Oh, and that’s if I can even play twice a year. What if Gen Con sells out slots I can play in because I’m busy with Heroes of Rokugan or screw up registering for events in the first second they open or am too lazy to wait list on a run or look for refunded tickets on my phone?
Since Gen Con, the thing I’ve been thinking of the most gamingwise is TD. Yikes!
Variance of information is huge even though the economy is mature enough that killer eBay deals don’t seem all that common.
Lot of the forum threads are meaningless to me as I don’t debate whether latest ultrarare is BiS (I assume this means best in slot).

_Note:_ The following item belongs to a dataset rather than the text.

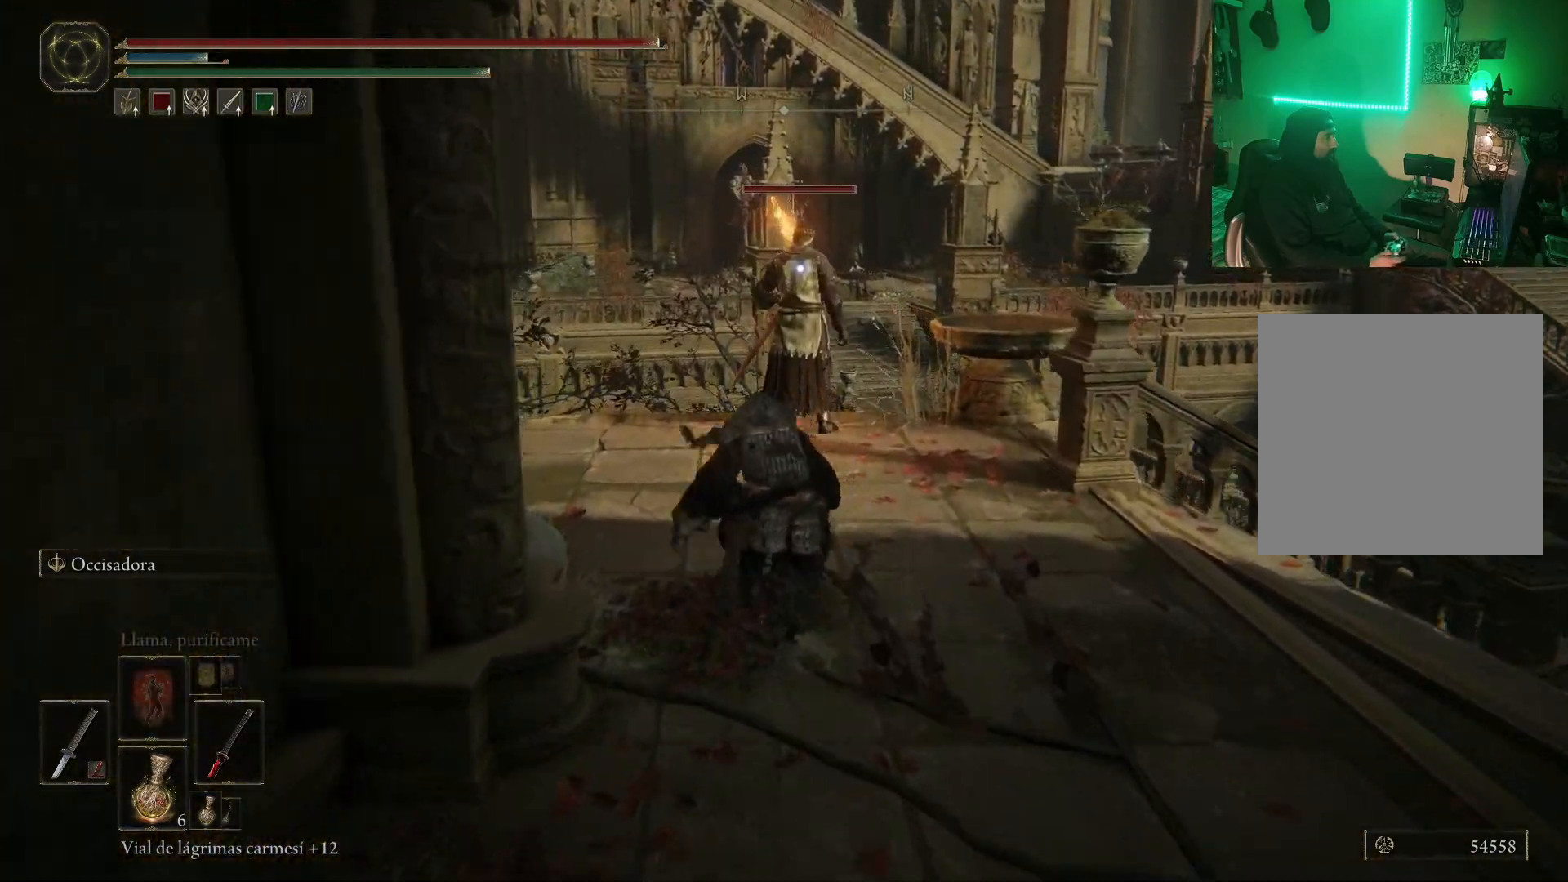
{"buttons": ["R1"], "left_stick": "center", "right_stick": "center", "events": [[17, "R2", "down"], [117, "A", "up"], [200, "B", "up"], [233, "R2", "up"], [483, "R1", "down"], [483, "left_stick", "center"]]}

That so many spend so much time arguing that something new won’t see play because it’s not as good as something else is … … … you know, kind of like a lot of arguments about CCG cards, so, as crazy as I think it is to constantly run down some ultrarare that a lot of people would love to own (without sinking $150 into owning it), I guess it is rational to worry about the “tournament” level of the game.
Would I go to the other two cons to play? That’s hard. After Gen Con, I currently rate Origins as the other US con I’d fly to. There’s a reason HoR is far less meaningful to me than a bunch of people in the middle of the country.
I talked about things related to it, but I wonder if a middle class of TD actually exists. Oh, I’m sure there are other people at my level. I just don’t know that it’s a significant enough part of the population to matter. Seems like TD lives off of a not tiny group who sink thousands into the game and a bunch of people who barely have any sort of collection who just want to play a different sort of game.
Well, I’m sure I’ll have more to talk about later. Hopefully, get those two runs in next Gen Con without screwing up my RPG schedule.